The Data and Decision Sciences Lab is constantly working with local community partners on several data related projects that have a local and global impact.
Ant Colony Optimization for the Vehicle Routing Problem with Time Windows and Its Application to a Health Insurance Company’s In-Home Visit Scheduler
Community Partner: Medica
Team Members Involved
Many health insurance companies employ a staff of nurses who conduct in-home preventative exams and wellness checks for certain segments of their subscribers. In order to use its nursing staff in the most efficient manner, the company must optimize the overall process of determining which patients each nurse should visit as well as the order in which those visits should occur so that time windows specified by patients are honored. This can be modeled as a Vehicle Routing Problem with Time Windows (VRPTW).
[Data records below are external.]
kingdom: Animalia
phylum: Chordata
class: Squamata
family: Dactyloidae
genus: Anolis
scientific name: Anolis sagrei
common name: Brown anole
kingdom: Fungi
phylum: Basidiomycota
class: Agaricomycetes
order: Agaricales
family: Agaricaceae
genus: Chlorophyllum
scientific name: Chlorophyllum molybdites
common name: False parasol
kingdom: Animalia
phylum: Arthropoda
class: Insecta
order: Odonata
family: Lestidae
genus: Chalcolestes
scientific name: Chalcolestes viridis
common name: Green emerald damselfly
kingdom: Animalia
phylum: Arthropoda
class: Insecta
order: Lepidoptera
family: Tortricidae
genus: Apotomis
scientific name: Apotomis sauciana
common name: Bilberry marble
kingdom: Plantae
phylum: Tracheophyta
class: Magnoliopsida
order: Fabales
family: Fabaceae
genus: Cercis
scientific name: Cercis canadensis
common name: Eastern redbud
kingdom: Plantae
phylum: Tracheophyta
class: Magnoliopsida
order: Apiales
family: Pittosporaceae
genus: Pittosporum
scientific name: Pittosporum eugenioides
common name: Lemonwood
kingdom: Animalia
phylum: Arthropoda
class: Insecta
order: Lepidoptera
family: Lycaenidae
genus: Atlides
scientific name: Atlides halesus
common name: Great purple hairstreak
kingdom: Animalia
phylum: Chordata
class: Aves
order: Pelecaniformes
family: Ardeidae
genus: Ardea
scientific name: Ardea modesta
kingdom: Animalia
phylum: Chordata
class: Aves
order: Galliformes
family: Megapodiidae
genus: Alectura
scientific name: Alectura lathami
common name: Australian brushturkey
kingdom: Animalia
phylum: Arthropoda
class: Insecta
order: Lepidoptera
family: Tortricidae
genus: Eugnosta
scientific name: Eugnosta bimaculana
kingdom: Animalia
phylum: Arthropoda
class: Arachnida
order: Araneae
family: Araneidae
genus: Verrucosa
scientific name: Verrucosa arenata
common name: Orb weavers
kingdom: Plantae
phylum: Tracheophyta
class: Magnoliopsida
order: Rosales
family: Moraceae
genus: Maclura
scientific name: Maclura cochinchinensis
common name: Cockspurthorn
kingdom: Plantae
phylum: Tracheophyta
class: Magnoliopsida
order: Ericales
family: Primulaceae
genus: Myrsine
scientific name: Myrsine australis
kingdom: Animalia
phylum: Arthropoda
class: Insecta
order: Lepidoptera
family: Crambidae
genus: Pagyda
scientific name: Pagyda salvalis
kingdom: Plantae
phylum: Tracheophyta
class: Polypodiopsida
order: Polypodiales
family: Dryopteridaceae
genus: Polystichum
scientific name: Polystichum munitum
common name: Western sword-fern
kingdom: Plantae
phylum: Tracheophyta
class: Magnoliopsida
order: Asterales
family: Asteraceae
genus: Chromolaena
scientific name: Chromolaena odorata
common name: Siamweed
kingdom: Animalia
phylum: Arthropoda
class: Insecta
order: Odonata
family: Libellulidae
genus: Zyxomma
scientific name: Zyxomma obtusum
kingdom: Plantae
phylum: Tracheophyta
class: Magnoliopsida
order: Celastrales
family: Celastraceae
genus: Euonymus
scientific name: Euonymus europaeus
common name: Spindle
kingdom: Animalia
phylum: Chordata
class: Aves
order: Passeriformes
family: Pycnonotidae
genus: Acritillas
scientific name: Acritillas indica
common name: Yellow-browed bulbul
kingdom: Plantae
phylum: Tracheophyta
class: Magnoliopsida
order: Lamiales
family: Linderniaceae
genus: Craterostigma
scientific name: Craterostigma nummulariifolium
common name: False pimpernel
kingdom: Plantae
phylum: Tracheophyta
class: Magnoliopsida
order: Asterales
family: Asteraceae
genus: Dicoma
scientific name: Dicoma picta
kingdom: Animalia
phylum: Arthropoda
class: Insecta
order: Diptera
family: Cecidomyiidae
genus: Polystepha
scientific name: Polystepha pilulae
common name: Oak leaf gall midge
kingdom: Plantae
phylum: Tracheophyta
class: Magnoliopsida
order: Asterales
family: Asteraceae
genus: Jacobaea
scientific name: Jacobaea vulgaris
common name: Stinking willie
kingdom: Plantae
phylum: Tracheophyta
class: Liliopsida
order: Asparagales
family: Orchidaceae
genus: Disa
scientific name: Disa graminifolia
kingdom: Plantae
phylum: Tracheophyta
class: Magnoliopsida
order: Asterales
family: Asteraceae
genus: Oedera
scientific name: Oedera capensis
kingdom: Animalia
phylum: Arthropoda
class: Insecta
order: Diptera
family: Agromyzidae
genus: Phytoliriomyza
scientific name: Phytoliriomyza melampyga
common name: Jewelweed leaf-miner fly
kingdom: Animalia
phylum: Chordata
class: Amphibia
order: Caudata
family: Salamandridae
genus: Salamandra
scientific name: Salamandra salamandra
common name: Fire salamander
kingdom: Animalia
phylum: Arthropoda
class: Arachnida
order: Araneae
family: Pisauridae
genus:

Ant Colony Optimization (ACO) is a heuristic method that mimics the natural behavior of ants by using artificial agents who deposit “pheromones” on shorter, better routes and over time are able to find a near optimal solution. This project developed, implemented, and tested a real-time appointment scheduler based on an ACO-VRPTW algorithm. The implementation was done in Python and included a graphical interface to assist with performance tuning and parameter selection. In order to remain HIPAA compliant, data for the scheduler was engineered through the use of Census Data and Google Maps API. Results of testing show that the ACO approach significantly increases the number of appointments that can be scheduled over the current ad hoc approach.